#### Exercise prompt:
Please write out, exactly, every line of the listing from its first line through the one that includes "fotografie. Nebojte sa".

#### Data listing:
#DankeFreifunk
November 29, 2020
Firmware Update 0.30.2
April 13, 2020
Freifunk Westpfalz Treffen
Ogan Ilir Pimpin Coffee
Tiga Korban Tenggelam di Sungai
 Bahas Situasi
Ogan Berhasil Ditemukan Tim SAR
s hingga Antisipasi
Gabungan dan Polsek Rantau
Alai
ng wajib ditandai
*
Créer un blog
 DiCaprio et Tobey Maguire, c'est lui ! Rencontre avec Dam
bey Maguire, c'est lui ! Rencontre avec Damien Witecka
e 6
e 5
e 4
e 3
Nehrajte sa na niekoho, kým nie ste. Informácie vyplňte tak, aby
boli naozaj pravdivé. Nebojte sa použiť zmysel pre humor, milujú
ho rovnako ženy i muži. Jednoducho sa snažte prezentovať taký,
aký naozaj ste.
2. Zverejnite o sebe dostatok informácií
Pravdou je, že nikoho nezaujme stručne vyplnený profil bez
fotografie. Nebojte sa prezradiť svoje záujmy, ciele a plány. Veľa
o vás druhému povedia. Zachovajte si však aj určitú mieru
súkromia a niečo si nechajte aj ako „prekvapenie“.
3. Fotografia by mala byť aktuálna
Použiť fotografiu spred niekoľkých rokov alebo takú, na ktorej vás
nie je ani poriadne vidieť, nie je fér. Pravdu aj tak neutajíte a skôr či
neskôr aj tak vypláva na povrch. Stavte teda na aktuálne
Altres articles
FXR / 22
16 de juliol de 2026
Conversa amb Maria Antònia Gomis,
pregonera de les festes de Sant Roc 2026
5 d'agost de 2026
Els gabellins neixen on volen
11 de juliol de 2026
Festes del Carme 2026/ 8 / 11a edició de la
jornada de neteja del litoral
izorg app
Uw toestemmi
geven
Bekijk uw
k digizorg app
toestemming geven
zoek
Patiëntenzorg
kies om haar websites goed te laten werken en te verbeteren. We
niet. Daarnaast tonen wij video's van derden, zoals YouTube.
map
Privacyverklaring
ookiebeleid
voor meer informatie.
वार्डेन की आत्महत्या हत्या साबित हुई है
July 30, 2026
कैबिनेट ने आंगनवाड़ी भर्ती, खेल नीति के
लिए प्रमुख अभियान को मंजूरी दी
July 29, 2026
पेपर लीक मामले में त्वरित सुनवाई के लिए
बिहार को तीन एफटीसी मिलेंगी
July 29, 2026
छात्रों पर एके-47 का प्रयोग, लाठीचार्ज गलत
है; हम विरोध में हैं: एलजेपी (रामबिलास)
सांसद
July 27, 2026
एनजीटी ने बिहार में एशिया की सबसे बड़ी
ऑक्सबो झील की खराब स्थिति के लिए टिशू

#### Exercise answer:
#DankeFreifunk
November 29, 2020
Firmware Update 0.30.2
April 13, 2020
Freifunk Westpfalz Treffen
Ogan Ilir Pimpin Coffee
Tiga Korban Tenggelam di Sungai
 Bahas Situasi
Ogan Berhasil Ditemukan Tim SAR
s hingga Antisipasi
Gabungan dan Polsek Rantau
Alai
ng wajib ditandai
*
Créer un blog
 DiCaprio et Tobey Maguire, c'est lui ! Rencontre avec Dam
bey Maguire, c'est lui ! Rencontre avec Damien Witecka
e 6
e 5
e 4
e 3
Nehrajte sa na niekoho, kým nie ste. Informácie vyplňte tak, aby
boli naozaj pravdivé. Nebojte sa použiť zmysel pre humor, milujú
ho rovnako ženy i muži. Jednoducho sa snažte prezentovať taký,
aký naozaj ste.
2. Zverejnite o sebe dostatok informácií
Pravdou je, že nikoho nezaujme stručne vyplnený profil bez
fotografie. Nebojte sa prezradiť svoje záujmy, ciele a plány. Veľa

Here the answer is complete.